ASSIGNMENT: Gather all lines in the entries below that include the word "middle".

ENTRIES SUPPLIED:
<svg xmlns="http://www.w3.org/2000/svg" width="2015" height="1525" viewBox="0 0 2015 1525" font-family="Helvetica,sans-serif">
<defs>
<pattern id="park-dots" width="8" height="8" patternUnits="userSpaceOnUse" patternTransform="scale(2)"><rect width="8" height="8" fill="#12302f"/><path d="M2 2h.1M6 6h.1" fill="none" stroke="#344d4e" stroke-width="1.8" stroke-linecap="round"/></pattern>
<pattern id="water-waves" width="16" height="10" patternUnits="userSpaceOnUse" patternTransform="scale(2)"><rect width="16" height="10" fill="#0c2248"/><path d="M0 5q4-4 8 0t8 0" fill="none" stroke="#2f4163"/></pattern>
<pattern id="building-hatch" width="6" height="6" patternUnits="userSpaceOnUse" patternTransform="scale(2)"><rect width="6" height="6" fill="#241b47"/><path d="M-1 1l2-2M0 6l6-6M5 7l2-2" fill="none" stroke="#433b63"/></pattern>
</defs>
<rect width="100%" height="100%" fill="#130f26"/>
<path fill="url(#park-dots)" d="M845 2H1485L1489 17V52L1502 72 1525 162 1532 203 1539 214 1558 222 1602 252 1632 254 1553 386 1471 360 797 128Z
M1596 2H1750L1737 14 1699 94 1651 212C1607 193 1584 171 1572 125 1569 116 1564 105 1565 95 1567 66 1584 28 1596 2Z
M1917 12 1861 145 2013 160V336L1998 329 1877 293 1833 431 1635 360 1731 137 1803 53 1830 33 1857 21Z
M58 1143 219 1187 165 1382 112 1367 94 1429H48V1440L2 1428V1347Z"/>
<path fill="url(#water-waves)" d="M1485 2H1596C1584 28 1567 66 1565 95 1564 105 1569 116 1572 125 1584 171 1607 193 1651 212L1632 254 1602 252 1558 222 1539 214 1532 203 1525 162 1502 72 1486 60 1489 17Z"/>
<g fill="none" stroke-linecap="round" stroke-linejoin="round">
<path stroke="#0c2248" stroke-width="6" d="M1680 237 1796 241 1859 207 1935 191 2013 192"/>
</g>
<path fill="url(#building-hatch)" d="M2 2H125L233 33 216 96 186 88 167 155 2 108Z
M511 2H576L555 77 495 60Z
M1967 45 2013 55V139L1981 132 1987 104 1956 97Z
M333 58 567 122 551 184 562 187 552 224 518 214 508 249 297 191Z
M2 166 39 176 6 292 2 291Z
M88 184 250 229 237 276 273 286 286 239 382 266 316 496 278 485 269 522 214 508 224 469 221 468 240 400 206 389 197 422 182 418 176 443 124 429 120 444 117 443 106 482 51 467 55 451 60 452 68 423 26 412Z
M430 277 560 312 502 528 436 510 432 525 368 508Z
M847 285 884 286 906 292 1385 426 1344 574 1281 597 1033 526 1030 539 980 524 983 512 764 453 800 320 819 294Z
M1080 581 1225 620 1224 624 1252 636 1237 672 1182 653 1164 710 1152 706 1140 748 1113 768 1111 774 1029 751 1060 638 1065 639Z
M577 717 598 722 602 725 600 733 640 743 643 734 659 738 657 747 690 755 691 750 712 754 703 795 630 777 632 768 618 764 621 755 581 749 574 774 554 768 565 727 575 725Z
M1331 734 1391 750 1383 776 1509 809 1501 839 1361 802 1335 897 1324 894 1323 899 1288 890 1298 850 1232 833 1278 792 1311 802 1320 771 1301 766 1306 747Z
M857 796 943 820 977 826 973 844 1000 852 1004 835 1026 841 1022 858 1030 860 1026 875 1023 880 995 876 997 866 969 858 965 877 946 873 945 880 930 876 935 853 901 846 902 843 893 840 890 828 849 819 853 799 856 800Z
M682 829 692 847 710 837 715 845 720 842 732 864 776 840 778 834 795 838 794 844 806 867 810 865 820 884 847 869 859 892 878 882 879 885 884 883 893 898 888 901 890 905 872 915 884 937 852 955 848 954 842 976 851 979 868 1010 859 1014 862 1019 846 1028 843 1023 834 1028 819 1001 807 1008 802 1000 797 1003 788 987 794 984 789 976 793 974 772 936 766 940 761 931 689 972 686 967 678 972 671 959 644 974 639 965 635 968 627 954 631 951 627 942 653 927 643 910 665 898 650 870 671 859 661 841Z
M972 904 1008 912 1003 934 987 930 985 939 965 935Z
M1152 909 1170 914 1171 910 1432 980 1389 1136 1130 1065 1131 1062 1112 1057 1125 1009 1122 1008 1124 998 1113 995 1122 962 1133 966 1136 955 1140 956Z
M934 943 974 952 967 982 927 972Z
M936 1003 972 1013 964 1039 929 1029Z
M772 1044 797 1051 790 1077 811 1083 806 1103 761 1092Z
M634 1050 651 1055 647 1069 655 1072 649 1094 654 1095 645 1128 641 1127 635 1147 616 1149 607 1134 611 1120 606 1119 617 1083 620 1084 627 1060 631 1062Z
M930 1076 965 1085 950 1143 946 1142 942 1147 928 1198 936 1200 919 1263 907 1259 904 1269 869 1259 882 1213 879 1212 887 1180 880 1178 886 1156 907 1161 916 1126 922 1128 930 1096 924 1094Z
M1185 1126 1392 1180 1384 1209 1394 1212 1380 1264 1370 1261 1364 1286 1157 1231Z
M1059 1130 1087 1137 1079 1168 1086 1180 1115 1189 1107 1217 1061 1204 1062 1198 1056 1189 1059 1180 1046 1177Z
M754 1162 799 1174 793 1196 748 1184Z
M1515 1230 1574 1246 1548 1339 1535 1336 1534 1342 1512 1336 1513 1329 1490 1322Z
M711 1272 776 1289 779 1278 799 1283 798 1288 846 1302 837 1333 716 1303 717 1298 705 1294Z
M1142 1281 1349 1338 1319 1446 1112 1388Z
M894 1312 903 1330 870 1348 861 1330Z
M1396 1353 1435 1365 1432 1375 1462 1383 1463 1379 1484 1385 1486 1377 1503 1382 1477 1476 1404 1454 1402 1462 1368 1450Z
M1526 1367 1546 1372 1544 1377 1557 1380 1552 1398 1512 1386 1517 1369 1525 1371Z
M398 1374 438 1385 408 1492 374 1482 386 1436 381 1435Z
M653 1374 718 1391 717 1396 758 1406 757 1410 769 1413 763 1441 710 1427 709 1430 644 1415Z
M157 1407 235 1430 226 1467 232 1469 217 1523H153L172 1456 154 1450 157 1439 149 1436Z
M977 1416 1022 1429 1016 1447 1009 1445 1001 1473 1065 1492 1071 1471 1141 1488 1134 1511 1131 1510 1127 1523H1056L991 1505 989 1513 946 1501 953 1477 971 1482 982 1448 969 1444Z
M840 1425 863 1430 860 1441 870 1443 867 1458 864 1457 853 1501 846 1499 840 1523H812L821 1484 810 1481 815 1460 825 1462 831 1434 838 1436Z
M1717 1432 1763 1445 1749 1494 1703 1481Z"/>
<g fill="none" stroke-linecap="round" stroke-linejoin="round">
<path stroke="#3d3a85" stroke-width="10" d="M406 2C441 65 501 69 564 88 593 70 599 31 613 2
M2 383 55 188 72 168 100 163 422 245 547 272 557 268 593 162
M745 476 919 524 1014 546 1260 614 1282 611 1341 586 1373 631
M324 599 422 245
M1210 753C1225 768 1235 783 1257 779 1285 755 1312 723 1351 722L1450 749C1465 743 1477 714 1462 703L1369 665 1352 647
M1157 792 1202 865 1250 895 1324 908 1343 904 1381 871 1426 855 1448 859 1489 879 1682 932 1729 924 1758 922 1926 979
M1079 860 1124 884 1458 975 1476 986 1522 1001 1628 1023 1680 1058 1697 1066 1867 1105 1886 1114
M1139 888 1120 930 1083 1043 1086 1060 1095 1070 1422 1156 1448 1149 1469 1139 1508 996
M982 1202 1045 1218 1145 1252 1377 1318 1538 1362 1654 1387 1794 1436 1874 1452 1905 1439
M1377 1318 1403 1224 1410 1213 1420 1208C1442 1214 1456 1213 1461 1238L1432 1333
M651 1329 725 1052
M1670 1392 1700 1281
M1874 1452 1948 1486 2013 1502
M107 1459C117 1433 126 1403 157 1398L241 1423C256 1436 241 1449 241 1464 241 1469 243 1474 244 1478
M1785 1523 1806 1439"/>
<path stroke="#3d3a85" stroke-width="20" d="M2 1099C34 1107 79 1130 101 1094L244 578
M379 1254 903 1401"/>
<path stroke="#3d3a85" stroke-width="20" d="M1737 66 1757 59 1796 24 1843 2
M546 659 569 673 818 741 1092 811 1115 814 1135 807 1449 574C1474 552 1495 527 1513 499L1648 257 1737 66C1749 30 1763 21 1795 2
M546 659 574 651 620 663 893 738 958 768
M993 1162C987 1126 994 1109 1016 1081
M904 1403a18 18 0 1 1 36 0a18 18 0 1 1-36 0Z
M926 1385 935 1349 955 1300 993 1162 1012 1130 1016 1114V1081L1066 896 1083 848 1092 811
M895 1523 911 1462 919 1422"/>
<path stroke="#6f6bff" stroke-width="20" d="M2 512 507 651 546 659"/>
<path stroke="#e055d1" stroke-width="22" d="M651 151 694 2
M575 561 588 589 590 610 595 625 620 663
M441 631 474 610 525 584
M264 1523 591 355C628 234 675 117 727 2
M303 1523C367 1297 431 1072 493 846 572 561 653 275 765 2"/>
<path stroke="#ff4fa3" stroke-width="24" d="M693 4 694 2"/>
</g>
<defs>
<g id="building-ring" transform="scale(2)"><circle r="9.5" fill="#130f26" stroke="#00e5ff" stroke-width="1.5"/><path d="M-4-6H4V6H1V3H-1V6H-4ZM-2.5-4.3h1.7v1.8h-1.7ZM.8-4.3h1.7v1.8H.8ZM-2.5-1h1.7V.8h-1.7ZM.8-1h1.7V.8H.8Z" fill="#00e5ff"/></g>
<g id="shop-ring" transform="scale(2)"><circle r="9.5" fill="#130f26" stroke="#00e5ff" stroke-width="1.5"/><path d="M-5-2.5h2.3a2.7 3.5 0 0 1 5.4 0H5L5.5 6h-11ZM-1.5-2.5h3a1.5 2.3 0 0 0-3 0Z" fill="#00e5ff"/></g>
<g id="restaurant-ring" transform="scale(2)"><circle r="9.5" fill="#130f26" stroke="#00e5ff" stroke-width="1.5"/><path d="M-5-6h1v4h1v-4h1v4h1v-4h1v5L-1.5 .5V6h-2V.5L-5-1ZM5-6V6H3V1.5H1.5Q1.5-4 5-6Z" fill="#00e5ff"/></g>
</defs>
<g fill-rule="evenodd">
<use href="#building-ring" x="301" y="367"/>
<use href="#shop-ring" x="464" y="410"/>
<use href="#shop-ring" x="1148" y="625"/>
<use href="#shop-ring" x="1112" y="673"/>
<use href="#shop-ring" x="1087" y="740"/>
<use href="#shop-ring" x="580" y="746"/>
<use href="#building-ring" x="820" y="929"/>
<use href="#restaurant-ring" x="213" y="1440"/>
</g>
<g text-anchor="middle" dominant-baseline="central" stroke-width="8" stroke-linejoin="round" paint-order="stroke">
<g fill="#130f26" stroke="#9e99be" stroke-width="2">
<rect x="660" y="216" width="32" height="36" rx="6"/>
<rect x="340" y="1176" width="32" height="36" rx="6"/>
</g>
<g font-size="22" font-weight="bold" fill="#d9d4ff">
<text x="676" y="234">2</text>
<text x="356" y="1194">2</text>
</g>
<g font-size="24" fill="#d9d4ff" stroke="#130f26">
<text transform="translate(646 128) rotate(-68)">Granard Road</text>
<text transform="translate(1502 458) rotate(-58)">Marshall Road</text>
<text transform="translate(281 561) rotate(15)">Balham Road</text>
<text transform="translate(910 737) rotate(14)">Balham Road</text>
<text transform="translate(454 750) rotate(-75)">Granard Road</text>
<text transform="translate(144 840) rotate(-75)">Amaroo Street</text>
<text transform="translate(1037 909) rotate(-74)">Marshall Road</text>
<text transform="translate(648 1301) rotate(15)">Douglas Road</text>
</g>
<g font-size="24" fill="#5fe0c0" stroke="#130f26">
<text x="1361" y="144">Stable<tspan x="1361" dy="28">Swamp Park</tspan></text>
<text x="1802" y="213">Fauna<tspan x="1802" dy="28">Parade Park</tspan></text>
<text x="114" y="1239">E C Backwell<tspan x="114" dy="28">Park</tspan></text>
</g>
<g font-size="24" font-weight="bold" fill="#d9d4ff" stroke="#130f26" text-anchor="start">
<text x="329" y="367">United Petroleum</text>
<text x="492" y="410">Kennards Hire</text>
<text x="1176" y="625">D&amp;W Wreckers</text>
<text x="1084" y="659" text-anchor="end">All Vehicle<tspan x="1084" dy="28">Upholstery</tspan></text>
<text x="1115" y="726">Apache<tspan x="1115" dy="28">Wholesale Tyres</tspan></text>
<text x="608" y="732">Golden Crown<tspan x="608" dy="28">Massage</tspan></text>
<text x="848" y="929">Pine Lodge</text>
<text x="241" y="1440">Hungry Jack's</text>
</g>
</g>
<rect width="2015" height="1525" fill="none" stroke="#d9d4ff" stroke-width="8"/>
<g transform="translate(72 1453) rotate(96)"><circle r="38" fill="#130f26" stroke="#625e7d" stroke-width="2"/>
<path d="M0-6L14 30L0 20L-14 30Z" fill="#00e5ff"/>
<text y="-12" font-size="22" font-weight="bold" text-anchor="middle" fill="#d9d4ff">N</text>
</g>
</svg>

SOLUTION TO THIS PROBLEM:
<g text-anchor="middle" dominant-baseline="central" stroke-width="8" stroke-linejoin="round" paint-order="stroke">
<text y="-12" font-size="22" font-weight="bold" text-anchor="middle" fill="#d9d4ff">N</text>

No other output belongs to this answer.